Fu, who has advocated for Chen and other Chinese human rights activists through his Midland, Texas-based nonprofit ChinaAid, said he has been in touch with Chen, 40, before the activist’s dramatic escape to the U.S. Embassy in Beijing on April 22.
“He’s not interested in seeking political asylum or refugee” status, said Fu, 44. “If the Chinese government offers him a security guard and meet some of his demands to punish some of the officials, if that’s a risk he wants to take, he may just choose to stay in China.”
But Fu had been hoping Chen would travel to the U.S. for medical reasons. “If I were him, given the knowledge of what has happened to many of his friends -- kidnapping, torture ... I would advise him at least to come to the U.S. to stay for a while to recuperate and protect his family,” he said.
Fu, a father of three who fled China years ago, knows from experience the pressures Chen faces.
During the Tiananmen Square protests in 1989, Fu led a group of fellow students from Liaocheng University in Shandong. Later, he became a Christian and began holding underground worship services with help from his wife, Heidi, even as he was teaching English at the Communist Party School in Beijing. He called himself “God’s double-agent.”

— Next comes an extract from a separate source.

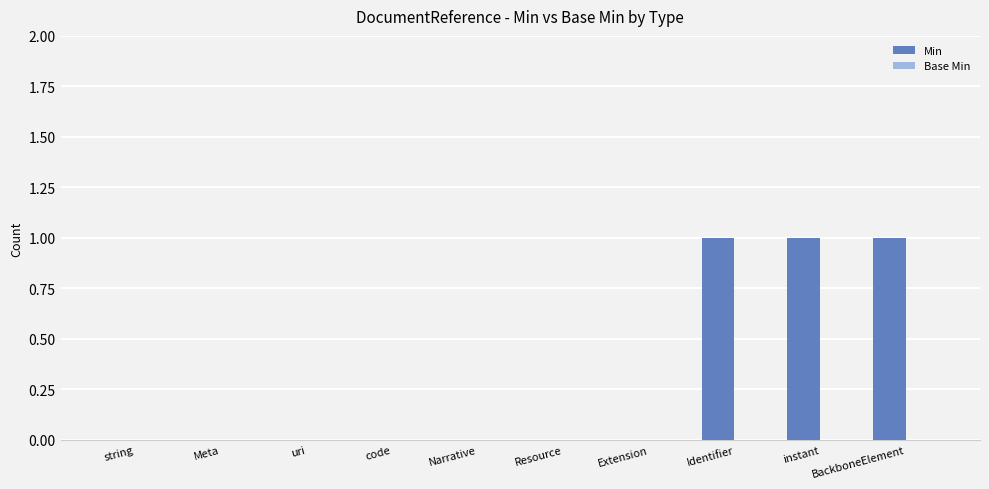

What is the change in value from Meta to BackboneElement?

+1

In 1996, the couple were jailed for two months, then placed under house arrest, Fu said. His wife was pregnant with their first child and, without the necessary government permission under China’s one-child policy, they feared they would be jailed again.
Like Chen, they escaped government custody.
The couple fled first to Hong Kong, where their son was born, then a year later to Philadelphia, where Fu graduated from Westminster Theological Seminary. The couple started ChinaAid in their garage in 2002, and two years later moved it to Midland, President George W. Bush’s West Texas hometown; they became U.S. citizens that same year.
ChinaAid now employs more than half a dozen staff members and has a budget of $1.5 million, much of it raised from local donors in Midland, where Fu is affiliated with the 2,000-member Mid-Cities Community Church.
“They know we are supporting the persecuted in China and advancing religious freedom,” Fu said.
Fu says the organization also has several dozen staff members in China, an underground network that supports the families of political prisoners and that provides rule-of-law training and legal help.
On rare occasions, Fu said, this network has even helped some persecuted Chinese citizens escape the country. “Of course, I couldn’t reveal who they are,” Fu said.
Fu stressed that he is not trying to subvert Chinese law. He said he doesn’t even like to be referred to as a dissident, which he associates in Chinese with being a revolutionary bent on starting a new political party or regime.
“For me and Chen, we prefer to operate in a peaceful way within the existing legal framework to transform with our actions and compassion,” he said.
According to an agreement among U.S. and Chinese officials reached Wednesday, Chen will be relocated to a safe place and allowed to attend a university free of legal harassment. Chinese officials agreed to investigate Chen’s extralegal detention in his village of Dongshigu, where he had been held without charge under house arrest for 19 months. Officials also promised not to punish supporters who helped Chen escape to the embassy.
Fu plans to host an online briefing about the Chen case today, and may travel to Washington on Thursday for a congressional hearing to raise awareness among U.S. officials about the case.
“We want to keep the pressure on so that they won’t forget Chen and his family,” he said.